Session hijacking bypasses the MFA protection and leads to especially risky exploits. Attackers now have the opportunity for lateral movement to access neighboring and remote systems on the network or in the cloud, which in turn are subject to the very same post-authentication exploit in a “rinse and repeat” fashion until the attackers are able to access sensitive systems or critical data. Attackers often refer to these common, stealthy tactics to living off the land or land and expand.

Let’s take a moment to recall the intent of MFA: It’s to confirm that the intended person is the one in the active session. But the real guarantee MFA affords is alarmingly weaker than that.

Tight timeout windows makes us feel100% secure. However, when you weigh the time when an MFA challenge is used (e.g. once every 30 minutes) versus active session time (the remaining 29 minutes), 97% of the session is exposed.

Can we Fix MFA with Continuous Authentication?

Continuous authentication complements MFA, rather than replacing it. In theory, continuous authentication sounds alluring since the concept appears to reconcile the discrete authentication checks we are used to with protection for the entire session duration. In practice, however, continuous authentication is also implemented through additional checks to confirm the person’s identity in the active session. This is still open to vulnerabilities because it assumes all commands created during active sessions are valid.

Doing additional user-centric validation still leaves the door open for attackers to bypass the protection you have with MFA. Re-authenticating 2FA credentials still assumes the person at the keyboard is the one doing the input between authentication prompts. This is especially vulnerable where RDP, SSH, VDI, and other remote desktop access protocols are available.

How do we handle continuous authentication while observing the more secure practice of assuming a system is breached? This is where we introduce the need for validating both the person, and their intent.

This is where intent-based authentication security becomes the new front line defense.

Moving to Intent-based Authentication Session Security

Intent-based authentication differs in a slight, but very important way from continuous authentication.

The only way to solve the problem is to ensure the right person, with the right intent, is using the right device, at any time during the session. It’s about confirming identity and the intent of the commands. Is your authentication actually authentic? In order to answer this we need to understand what your authentication is actually confirming.

Intent-based authentication is built on the principles of assuming that, when the device is compromised, established login sessions are easy to hijack, and that attackers and authorized employees can work in parallel. From this perspective, it is imperative to move the line of defense deeper than just the initial login.

This changes the strategy to capture the real-time intent of session activity down to every input: keystroke, mouse click & touchpad press. By monitoring where these inputs are coming from, we can definitively conclude when commands were unexpectedly created remotely, which is an extremely high confidence signal of device compromise in conjunction with attempts to move laterally.

The reason why this approach is so accurate is because there is no correlation between compromising the software on a system and physically compromising the device. Hence, when input is created locally on a workstation, it is a strong sign that the authorized person created that input. Furthermore, physical input is a completely different kind of verification. In conjunction with traditional security techniques, it creates defense in depth because it does not share the same Achilles heel that network segmentation, SSO, MFA, and PAM have of assuming the device is not compromised.

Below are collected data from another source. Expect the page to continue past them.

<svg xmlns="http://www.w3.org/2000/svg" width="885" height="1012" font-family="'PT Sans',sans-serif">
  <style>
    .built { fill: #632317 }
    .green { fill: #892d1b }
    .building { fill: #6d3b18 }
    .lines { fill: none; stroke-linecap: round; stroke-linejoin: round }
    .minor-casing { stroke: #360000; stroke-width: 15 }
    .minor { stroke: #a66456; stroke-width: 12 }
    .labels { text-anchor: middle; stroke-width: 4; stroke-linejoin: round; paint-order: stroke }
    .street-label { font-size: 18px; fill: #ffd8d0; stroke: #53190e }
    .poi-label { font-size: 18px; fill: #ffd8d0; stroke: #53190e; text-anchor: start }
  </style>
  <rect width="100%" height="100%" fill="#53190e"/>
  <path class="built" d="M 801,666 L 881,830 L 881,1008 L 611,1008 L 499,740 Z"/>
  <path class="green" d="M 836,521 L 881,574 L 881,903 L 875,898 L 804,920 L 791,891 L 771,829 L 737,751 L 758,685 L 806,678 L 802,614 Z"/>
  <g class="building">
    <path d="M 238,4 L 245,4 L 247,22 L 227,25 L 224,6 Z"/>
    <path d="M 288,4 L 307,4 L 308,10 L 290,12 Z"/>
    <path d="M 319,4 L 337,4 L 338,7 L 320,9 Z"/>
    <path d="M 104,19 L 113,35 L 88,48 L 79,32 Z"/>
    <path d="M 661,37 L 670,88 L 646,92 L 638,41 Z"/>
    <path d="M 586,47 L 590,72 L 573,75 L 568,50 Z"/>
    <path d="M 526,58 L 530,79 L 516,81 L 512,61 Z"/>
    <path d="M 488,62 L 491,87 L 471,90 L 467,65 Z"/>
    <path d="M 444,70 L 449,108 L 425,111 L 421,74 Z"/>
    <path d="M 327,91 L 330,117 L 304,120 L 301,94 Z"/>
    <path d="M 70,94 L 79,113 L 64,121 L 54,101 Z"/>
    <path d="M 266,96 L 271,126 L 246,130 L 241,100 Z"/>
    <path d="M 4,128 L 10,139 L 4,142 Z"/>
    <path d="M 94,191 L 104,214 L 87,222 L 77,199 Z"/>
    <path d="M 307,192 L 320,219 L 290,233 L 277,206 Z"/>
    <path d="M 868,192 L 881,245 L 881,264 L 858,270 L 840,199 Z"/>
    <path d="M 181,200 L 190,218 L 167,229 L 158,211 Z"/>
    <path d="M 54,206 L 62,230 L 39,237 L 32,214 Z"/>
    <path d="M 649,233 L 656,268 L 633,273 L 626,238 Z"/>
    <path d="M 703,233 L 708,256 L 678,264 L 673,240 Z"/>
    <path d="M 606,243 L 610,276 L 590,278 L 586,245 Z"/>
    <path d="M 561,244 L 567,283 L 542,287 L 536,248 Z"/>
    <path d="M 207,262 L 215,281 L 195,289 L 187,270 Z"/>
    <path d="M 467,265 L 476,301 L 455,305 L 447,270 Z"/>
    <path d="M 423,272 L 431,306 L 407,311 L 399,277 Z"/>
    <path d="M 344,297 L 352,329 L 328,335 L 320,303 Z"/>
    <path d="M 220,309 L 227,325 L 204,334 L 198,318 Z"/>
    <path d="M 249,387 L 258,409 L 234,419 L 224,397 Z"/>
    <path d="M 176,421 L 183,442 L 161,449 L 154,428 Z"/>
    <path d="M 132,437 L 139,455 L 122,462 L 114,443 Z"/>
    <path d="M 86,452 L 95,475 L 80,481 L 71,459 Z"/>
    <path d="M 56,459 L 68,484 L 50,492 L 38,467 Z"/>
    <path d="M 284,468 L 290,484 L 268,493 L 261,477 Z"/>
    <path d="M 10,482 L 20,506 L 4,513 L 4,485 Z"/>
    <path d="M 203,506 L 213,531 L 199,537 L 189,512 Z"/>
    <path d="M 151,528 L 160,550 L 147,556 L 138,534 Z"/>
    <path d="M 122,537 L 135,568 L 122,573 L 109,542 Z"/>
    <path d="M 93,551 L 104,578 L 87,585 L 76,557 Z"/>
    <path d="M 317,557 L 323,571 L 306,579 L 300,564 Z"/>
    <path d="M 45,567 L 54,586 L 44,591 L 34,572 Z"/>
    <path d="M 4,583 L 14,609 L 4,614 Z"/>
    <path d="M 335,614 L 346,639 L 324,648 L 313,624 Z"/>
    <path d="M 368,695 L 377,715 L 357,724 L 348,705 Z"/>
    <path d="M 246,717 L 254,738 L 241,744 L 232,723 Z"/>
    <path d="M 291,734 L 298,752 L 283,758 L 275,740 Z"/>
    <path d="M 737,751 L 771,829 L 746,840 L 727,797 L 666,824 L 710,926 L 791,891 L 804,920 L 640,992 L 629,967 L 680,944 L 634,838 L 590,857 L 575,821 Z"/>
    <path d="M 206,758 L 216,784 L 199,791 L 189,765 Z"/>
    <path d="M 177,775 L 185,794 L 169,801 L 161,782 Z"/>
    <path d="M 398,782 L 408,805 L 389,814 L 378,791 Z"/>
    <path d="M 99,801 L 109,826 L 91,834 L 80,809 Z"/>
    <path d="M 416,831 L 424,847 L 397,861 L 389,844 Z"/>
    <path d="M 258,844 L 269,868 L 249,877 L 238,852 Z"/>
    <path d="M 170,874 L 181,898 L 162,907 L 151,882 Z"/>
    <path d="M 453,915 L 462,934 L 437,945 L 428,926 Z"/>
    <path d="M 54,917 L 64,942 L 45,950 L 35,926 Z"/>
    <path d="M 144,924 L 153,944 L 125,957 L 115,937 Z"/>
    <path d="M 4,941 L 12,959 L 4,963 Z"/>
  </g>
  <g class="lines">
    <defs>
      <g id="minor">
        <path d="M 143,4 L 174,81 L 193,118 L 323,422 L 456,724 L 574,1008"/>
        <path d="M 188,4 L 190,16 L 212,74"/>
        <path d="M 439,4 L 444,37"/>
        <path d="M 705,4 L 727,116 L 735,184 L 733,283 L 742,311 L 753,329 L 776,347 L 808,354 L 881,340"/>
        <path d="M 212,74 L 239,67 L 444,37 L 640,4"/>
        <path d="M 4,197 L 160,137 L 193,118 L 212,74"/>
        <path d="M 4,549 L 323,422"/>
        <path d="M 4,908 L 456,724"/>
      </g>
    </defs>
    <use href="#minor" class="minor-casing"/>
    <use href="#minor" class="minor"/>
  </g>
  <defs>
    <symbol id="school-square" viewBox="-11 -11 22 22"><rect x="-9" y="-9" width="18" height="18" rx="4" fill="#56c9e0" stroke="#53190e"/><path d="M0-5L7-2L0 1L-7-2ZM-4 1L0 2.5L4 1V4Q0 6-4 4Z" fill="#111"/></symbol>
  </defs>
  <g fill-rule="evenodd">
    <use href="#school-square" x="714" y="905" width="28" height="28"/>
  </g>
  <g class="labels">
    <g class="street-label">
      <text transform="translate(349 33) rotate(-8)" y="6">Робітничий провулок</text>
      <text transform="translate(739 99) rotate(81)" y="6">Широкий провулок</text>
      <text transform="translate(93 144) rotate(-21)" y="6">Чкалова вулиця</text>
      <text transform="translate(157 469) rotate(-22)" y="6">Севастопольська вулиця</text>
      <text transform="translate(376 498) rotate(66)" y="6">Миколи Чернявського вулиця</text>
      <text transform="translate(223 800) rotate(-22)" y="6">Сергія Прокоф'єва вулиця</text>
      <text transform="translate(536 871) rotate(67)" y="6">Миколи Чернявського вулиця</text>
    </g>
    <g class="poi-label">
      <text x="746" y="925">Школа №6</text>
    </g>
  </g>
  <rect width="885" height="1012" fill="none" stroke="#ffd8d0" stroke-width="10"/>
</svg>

Just a few of the top advantages of an intent-based authentication methodology include:

  • Securing the full session – Attackers can’t work sequentially with authorized personnel
  • Attestation for every command – Attackers can’t work in parallel with authorized personnel
  • Low-friction user experience – Integrates into the flow of work without requiring complex processes for personnel.
  • Undetected ransomware protection – Block automated scripts that seek to spread malware/ransomware through lateral movement

An ideal scenario is where we can validate that every command was created by the authorized person without introducing the friction that comes with continuous authentication and/or repeated MFA prompts.

MFA and Intent-based Authentication Validation: A Stronger Union

MFA relies heavily on the person’s device. However, device compromise is commonplace. Here’s where continuous physical interaction monitoring offers the most effective way to ensure the intended person is the one at the workstation. You are able to continuously assess the intent of commands by determining if the authorized person is creating them.

Intent-based authentication is designed to work alongside existing MFA solutions for a more robust security posture. Layering these methods adds more security to an existing defense in depth approach for day-to-day security. However, security postures need to consider attack scenarios in addition to attack surfaces.

The cyber threat landscape is constantly evolving, demanding a layered security approach. Today, the attack scenario that requires more consideration is when devices are compromised.

The challenge is that traditional identity security layers compress because tokens, keys, cookies, etc. stored in the browser or elsewhere on the device enable attackers to easily hijack active sessions.

Intent-based authentication is the only layer of security that prevents undetected, advanced persistent threats from moving laterally by hijacking authorized accounts. The moment just before critical data is compromised, breached or ransomed, is the most important moment in security. Intent-based authentication has the opportunity to be the new, proven root of trust that can close this security gap.